There are numerous ways to define what a hero is. In Shakespeare’s “Hamlet” the main protagonist, Young Prince Hamlet can be defined as a man who we can assign the name of a real tragic hero to. The definition of a tragic hero, “a great or virtuous character in a dramatic tragedy who is destined for downfall, suffering, or defeat” exhibits what happens to Hamlet in the play. Furthermore, although he is not able to retain his own life in the end, the traits he exhibits throughout the play show that he deserves to be given the name of a hero.

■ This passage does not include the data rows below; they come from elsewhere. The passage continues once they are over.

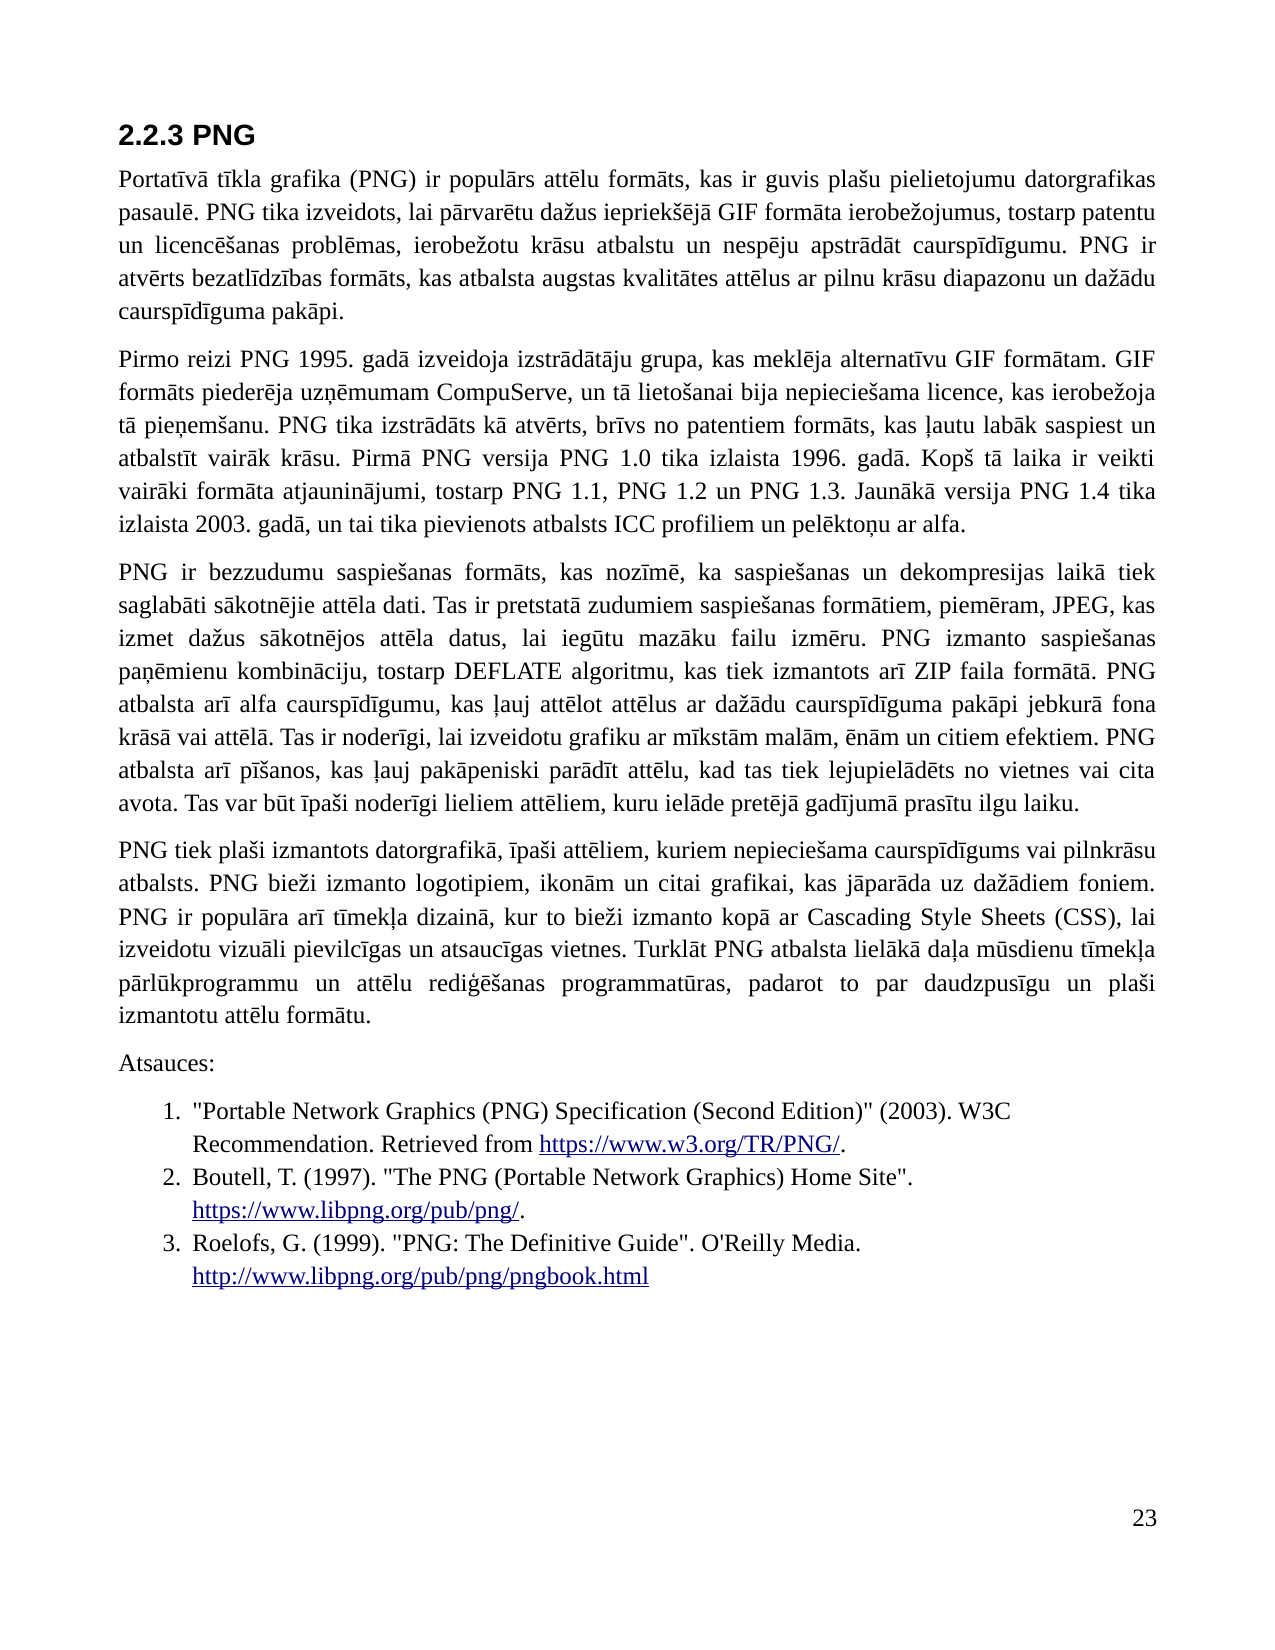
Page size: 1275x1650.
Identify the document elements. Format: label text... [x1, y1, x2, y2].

text PNG ir bezzudumu saspiešanas formāts, kas nozīmē, ka saspiešanas un dekompresijas laikā tiek saglabāti sākotnējie attēla dati. Tas ir pretstatā zudumiem saspiešanas formātiem, piemēram, JPEG, kas izmet dažus sākotnējos attēla datus, lai iegūtu mazāku failu izmēru. PNG izmanto saspiešanas paņēmienu kombināciju, tostarp DEFLATE algoritmu, kas tiek izmantots arī ZIP faila formātā. PNG atbalsta arī alfa caurspīdīgumu, kas ļauj attēlot attēlus ar dažādu caurspīdīguma pakāpi jebkurā fona krāsā vai attēlā. Tas ir noderīgi, lai izveidotu grafiku ar mīkstām malām, ēnām un citiem efektiem. PNG atbalsta arī pīšanos, kas ļauj pakāpeniski parādīt attēlu, kad tas tiek lejupielādēts no vietnes vai cita avota. Tas var būt īpaši noderīgi lieliem attēliem, kuru ielāde pretējā gadījumā prasītu ilgu laiku. [118, 557, 1157, 817]
list Boutell, T. (1997). "The PNG (Portable Network Graphics) Home Site". https://www.libpng.org/pub/png/. [162, 1162, 1157, 1224]
subtitle PNG [118, 118, 1157, 152]
list Roelofs, G. (1999). "PNG: The Definitive Guide". O'Reilly Media. http://www.libpng.org/pub/png/pngbook.html [162, 1228, 1157, 1290]
text Atsauces: [118, 1048, 1157, 1077]
text Pirmo reizi PNG 1995. gadā izveidoja izstrādātāju grupa, kas meklēja alternatīvu GIF formātam. GIF formāts piederēja uzņēmumam CompuServe, un tā lietošanai bija nepieciešama licence, kas ierobežoja tā pieņemšanu. PNG tika izstrādāts kā atvērts, brīvs no patentiem formāts, kas ļautu labāk saspiest un atbalstīt vairāk krāsu. Pirmā PNG versija PNG 1.0 tika izlaista 1996. gadā. Kopš tā laika ir veikti vairāki formāta atjauninājumi, tostarp PNG 1.1, PNG 1.2 un PNG 1.3. Jaunākā versija PNG 1.4 tika izlaista 2003. gadā, un tai tika pievienots atbalsts ICC profiliem un pelēktoņu ar alfa. [118, 344, 1157, 538]
text Portatīvā tīkla grafika (PNG) ir populārs attēlu formāts, kas ir guvis plašu pielietojumu datorgrafikas pasaulē. PNG tika izveidots, lai pārvarētu dažus iepriekšējā GIF formāta ierobežojumus, tostarp patentu un licencēšanas problēmas, ierobežotu krāsu atbalstu un nespēju apstrādāt caurspīdīgumu. PNG ir atvērts bezatlīdzības formāts, kas atbalsta augstas kvalitātes attēlus ar pilnu krāsu diapazonu un dažādu caurspīdīguma pakāpi. [118, 164, 1157, 325]
list "Portable Network Graphics (PNG) Specification (Second Edition)" (2003). W3C Recommendation. Retrieved from https://www.w3.org/TR/PNG/. [162, 1096, 1157, 1158]
text PNG tiek plaši izmantots datorgrafikā, īpaši attēliem, kuriem nepieciešama caurspīdīgums vai pilnkrāsu atbalsts. PNG bieži izmanto logotipiem, ikonām un citai grafikai, kas jāparāda uz dažādiem foniem. PNG ir populāra arī tīmekļa dizainā, kur to bieži izmanto kopā ar Cascading Style Sheets (CSS), lai izveidotu vizuāli pievilcīgas un atsaucīgas vietnes. Turklāt PNG atbalsta lielākā daļa mūsdienu tīmekļa pārlūkprogrammu un attēlu rediģēšanas programmatūras, padarot to par daudzpusīgu un plaši izmantotu attēlu formātu. [118, 836, 1157, 1029]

Elsinore is in an unnatural state and heroism is needed to set things back in order. Hamlet’s devotion and his display of intelligence clearly exhibit that he, by far passes the test to be labeled as a true tragic hero. Because Hamlet uses his intelligence to solve problems and come up with creative ideas, he is heroic. Hamlet attempts to solve problems and get his vengeance in more passive, undercover ways as opposed to violence with head on wars. Hamlet states, “The play’s the thing / Wherein I’ll catch the conscience of the king” (2. . 557-558) which is an example of Hamlet using his intelligence and creativity to seek out evidence about Claudius. Therefore, because Claudius does not expect this, his raw emotions will show and Hamlet can examine and confirm that the ghost was telling the truth about King Hamlet’s murder. Hamlet can now be more confident in listening and obeying the ghost of his father telling him: “Adieu Adieu, Adieu. Remember me”(1. 5. 91). Furthermore, another one of Hamlet’s intelligent tactics is his use of metadrama.

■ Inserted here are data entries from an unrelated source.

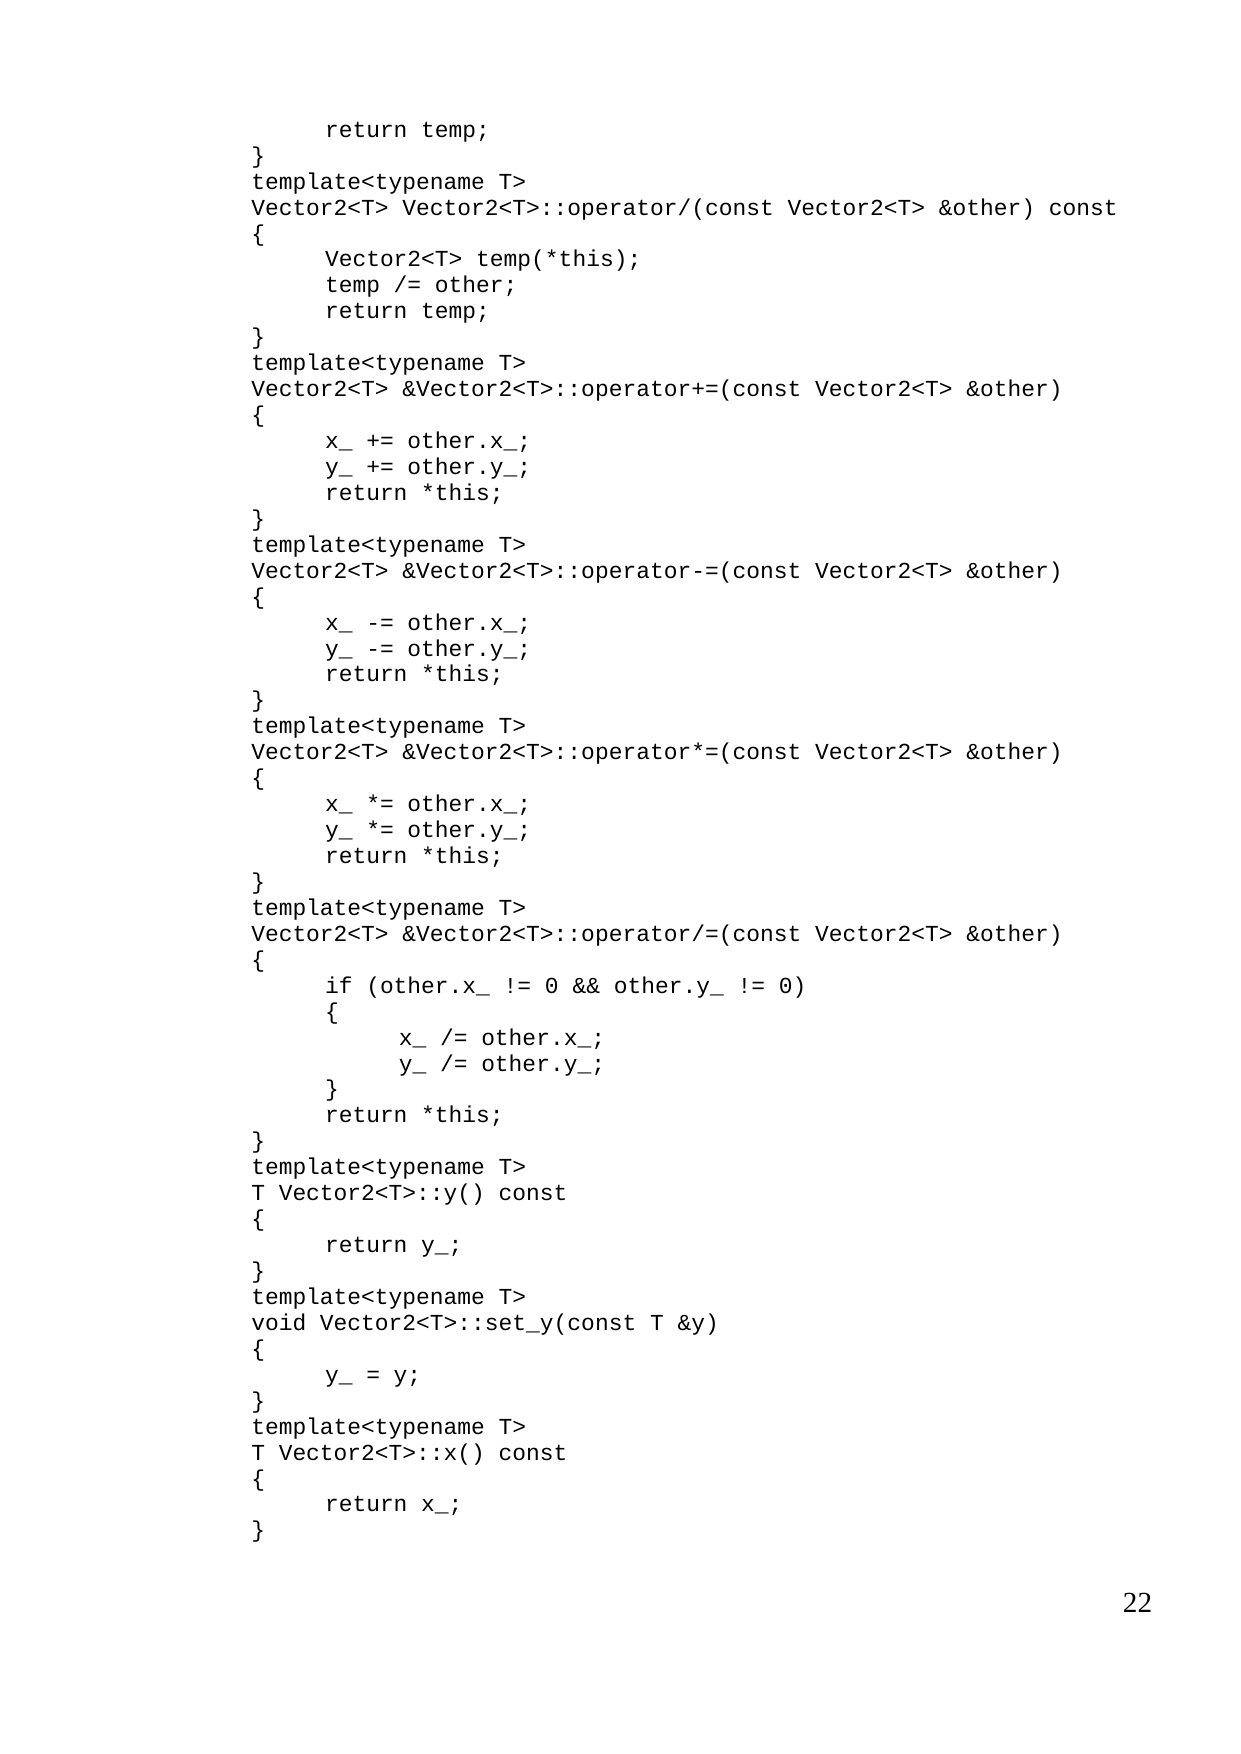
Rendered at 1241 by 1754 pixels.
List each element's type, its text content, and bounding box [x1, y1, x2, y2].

text } [177, 689, 1152, 715]
text } [177, 870, 1152, 896]
text { [177, 585, 1152, 611]
text } [177, 144, 1152, 170]
text return *this; [177, 481, 1152, 507]
text y_ = y; [177, 1363, 1152, 1389]
text T Vector2<T>::x() const [177, 1441, 1152, 1467]
text x_ /= other.x_; [177, 1026, 1152, 1052]
text template<typename T> [177, 715, 1152, 741]
text { [177, 1467, 1152, 1493]
text Vector2<T> &Vector2<T>::operator*=(const Vector2<T> &other) [177, 741, 1152, 767]
text return *this; [177, 844, 1152, 870]
text template<typename T> [177, 1415, 1152, 1441]
text return *this; [177, 1104, 1152, 1130]
text { [177, 403, 1152, 429]
text { [177, 222, 1152, 248]
text x_ *= other.x_; [177, 792, 1152, 818]
text return *this; [177, 663, 1152, 689]
text y_ /= other.y_; [177, 1052, 1152, 1078]
text } [177, 1259, 1152, 1285]
text void Vector2<T>::set_y(const T &y) [177, 1311, 1152, 1337]
text if (other.x_ != 0 && other.y_ != 0) [177, 974, 1152, 1000]
text x_ -= other.x_; [177, 611, 1152, 637]
text y_ -= other.y_; [177, 637, 1152, 663]
text x_ += other.x_; [177, 429, 1152, 455]
text { [177, 1000, 1152, 1026]
text { [177, 1337, 1152, 1363]
text return temp; [177, 118, 1152, 144]
text { [177, 767, 1152, 792]
text } [177, 326, 1152, 352]
text template<typename T> [177, 1285, 1152, 1311]
text } [177, 1078, 1152, 1104]
text } [177, 1130, 1152, 1156]
text template<typename T> [177, 170, 1152, 196]
text y_ *= other.y_; [177, 818, 1152, 844]
text template<typename T> [177, 352, 1152, 377]
text } [177, 507, 1152, 533]
text return temp; [177, 300, 1152, 326]
text T Vector2<T>::y() const [177, 1182, 1152, 1207]
text } [177, 1389, 1152, 1415]
text template<typename T> [177, 1156, 1152, 1182]
text template<typename T> [177, 533, 1152, 559]
text } [177, 1519, 1152, 1545]
text { [177, 1207, 1152, 1233]
text template<typename T> [177, 896, 1152, 922]
text { [177, 948, 1152, 974]
text Vector2<T> Vector2<T>::operator/(const Vector2<T> &other) const [177, 196, 1152, 222]
text temp /= other; [177, 274, 1152, 300]
text y_ += other.y_; [177, 455, 1152, 481]
text Vector2<T> temp(*this); [177, 248, 1152, 274]
text return x_; [177, 1493, 1152, 1519]
text Vector2<T> &Vector2<T>::operator/=(const Vector2<T> &other) [177, 922, 1152, 948]
text Vector2<T> &Vector2<T>::operator-=(const Vector2<T> &other) [177, 559, 1152, 585]
text Vector2<T> &Vector2<T>::operator+=(const Vector2<T> &other) [177, 377, 1152, 403]
text return y_; [177, 1233, 1152, 1259]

He plays different roles, like an actor in order to succeed in whatever or whomever he wants to succeed. Hamlet would always rather act than do. Early on in the play, Hamlet comes to the conclusion that acting crazy is the only way he will be able to generate a cloud of confusion sufficient enough to cover up his plot to avenge his father’s murder. Hamlet quotes to his friends, “How strange or odd some’er I bear myself / As I perchance hereafter shall think meet / to put an antic disposition on . . That you know aught of me . . . ” (1. 5. 170-179). He is warning his friends that he is going to be putting on an “antic” or “clown-like” act in order to seem like a madman. We can conclude that even though Hamlet does not take on the warrior role as his father did, his renaissance man techniques work for him and display the intelligent man he is. Throughout the play, Hamlet is devoted to what he believes in and his goals making him a true hero.
To start with, Hamlet returns from the university in Wittenberg, Germany, to find his father dead, his mother married to the king’s brother Claudius, and Claudius being the newly self-crowned King. After all this he decides to stay in Elsinore and leave his friends and comfort place behind to try and straighten out issues in “rotten” Elsinore. This shows that he is dedicated to his beliefs and plans to get vengeance and clean up the mess he is dealing with. Also, Gertrude, his mother states, “I pray thee stay with us, go not to Wittenberg. (1. 2. 119). His mother’s words also have a place in Hamlet’s heart and he wants to watch over her and eventually have her realize that Claudius is not an acceptable husband for her. While Hamlet is staying in Elsinore, he is very careful about who he trusts and tells things to. He does not want anyone to hear any of his business or find out why he is acting like a madman. When Hamlet is talking with Ophelia in a so-called empty room he is being very careful in suspicion that he could possibly be being spied on.
Hamlet says to Ophelia: “Get thee to a nunnery / Why wouldst thou be a breeder of sinners? ” (3. 1. 119-120). This takes lots of courage to say this to a women he has loved. It is an insulting order and was probably not something he would choose to say if he wasn’t paranoid about other knowing his business. Hamlet is obviously dedicated in staying true to his plan and beliefs. At the end of the play, Hamlet is pressured into a sword fight and even though he knows this includes the hazard of him possible getting killed, he still decides to go on with the proposition.
Against Horatio’s advice, Hamlet agrees to fight, saying: “all’s ill here about my heart, but that one must be ready for death, since it will come no matter what one does” (5. 2. 222). Dedication is key to being a hero and Hamlet is loyal to this trait on and on again. We have to ask: Do Hamlets intelligent ways and dedication give him the name of a hero? As long as we don’t look at a hero as a typical warrior like his surrounding comparisons we can confirm that Prince Hamlet has been a true hero all along. In the end, he won the battle, in time to save his soul although not his life.